もし、ある部員がチームメイトの違反行為を見つけたとします。 「これを監督に報告した瞬間、チームの全国大会出場(10兆円の支援)が消滅する」 そう考えたとき、その発見者は「歴史的な戦犯」としての十字架を背負う恐怖に駆られるのではないでしょうか。

その結果、組織の隅々にまで「この1年だけは波風を立てるな」という強烈な無言の圧力がかかります。本来なら報告され、小さなうちに摘み取られるべき問題の芽が握りつぶされ、かえって隠蔽体質を助長してしまう……。 皮肉なことに、「ガバナンス(統治)」を強化するための条件が、かえって健全なガバナンスを阻害してしまう恐れがあるのです。

国際卓越研究大学と東京大学丨「強いチーム」とは、ミスをしないチームではない

もちろん、不祥事を起こさないことがベストであることは論を俟ちません。 しかし、企業のガバナンスの観点から言えば、以下のような設計の方が、より建設的だったのではないかと個人的には感じています。
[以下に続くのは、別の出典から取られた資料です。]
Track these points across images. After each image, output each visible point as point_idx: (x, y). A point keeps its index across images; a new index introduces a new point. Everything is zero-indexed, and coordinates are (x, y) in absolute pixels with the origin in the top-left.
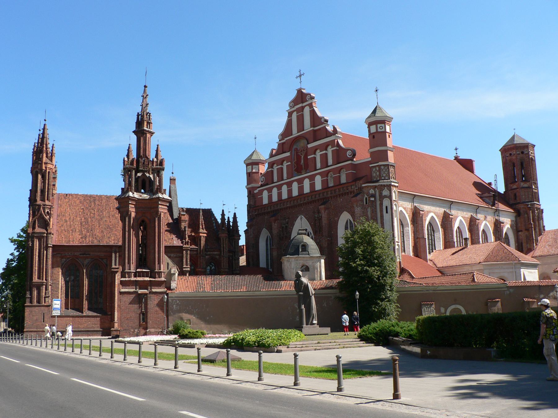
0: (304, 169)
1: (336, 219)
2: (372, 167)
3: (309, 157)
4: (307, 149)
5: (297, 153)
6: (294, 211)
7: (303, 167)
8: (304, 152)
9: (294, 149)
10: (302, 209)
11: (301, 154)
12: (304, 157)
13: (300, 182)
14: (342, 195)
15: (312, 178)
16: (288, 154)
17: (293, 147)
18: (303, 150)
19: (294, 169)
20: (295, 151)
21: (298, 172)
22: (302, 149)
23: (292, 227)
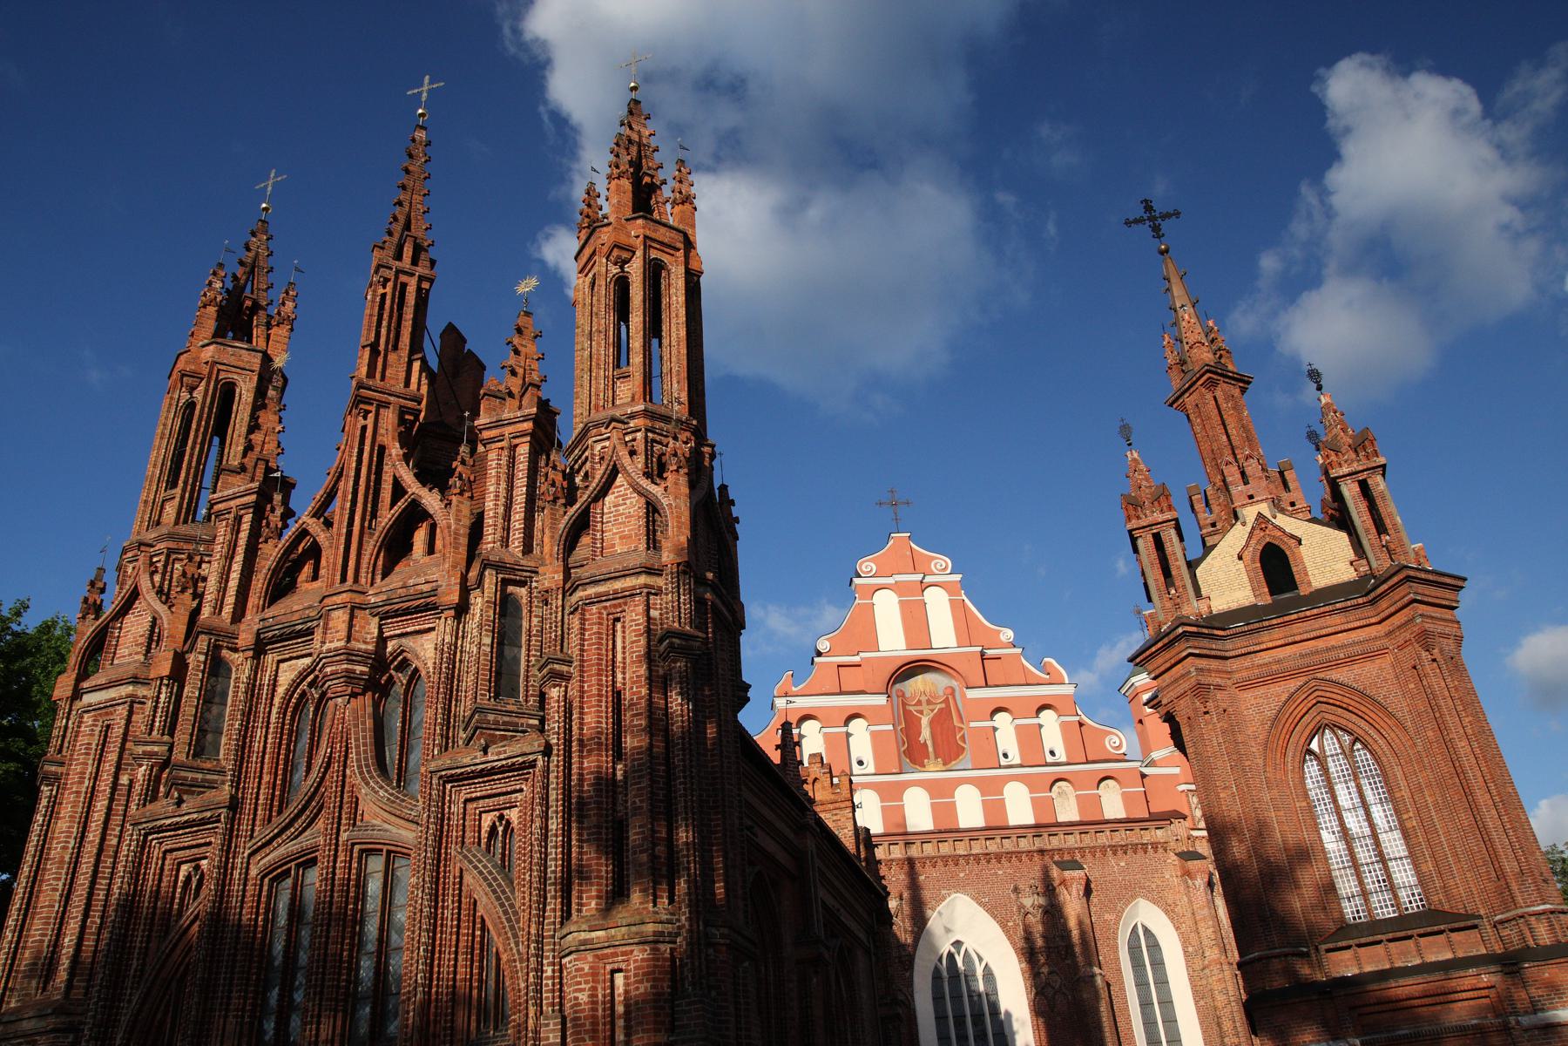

  • × 不祥事が発生したら、即座に審査打ち切り(試合終了)
  • 〇 不祥事が発覚した際に、「自律的に、かつ妥当な形で解決されなかった場合」に限り、審査を打ち切る

「自律と責任」を求めながら、実質的には「無謬(むびゅう:間違いがないこと)」を強いている現状は、現場の萎縮を招くだけではないかと危惧してやみません。

本当に強いバスケットボールチームとは、一度もミスをしないチームではなく、ミスが起きたときに、全員でそれを正し、立て直す力を持っているチームのはずです。

この厳しい「延長戦」の1年間に、この文言が与える影響を、誤解があれば恐縮ですが、もう少し考える余地があったのではないかと考えております。

※本記事は個人の見解であり、所属する組織の公式な見解ではありません。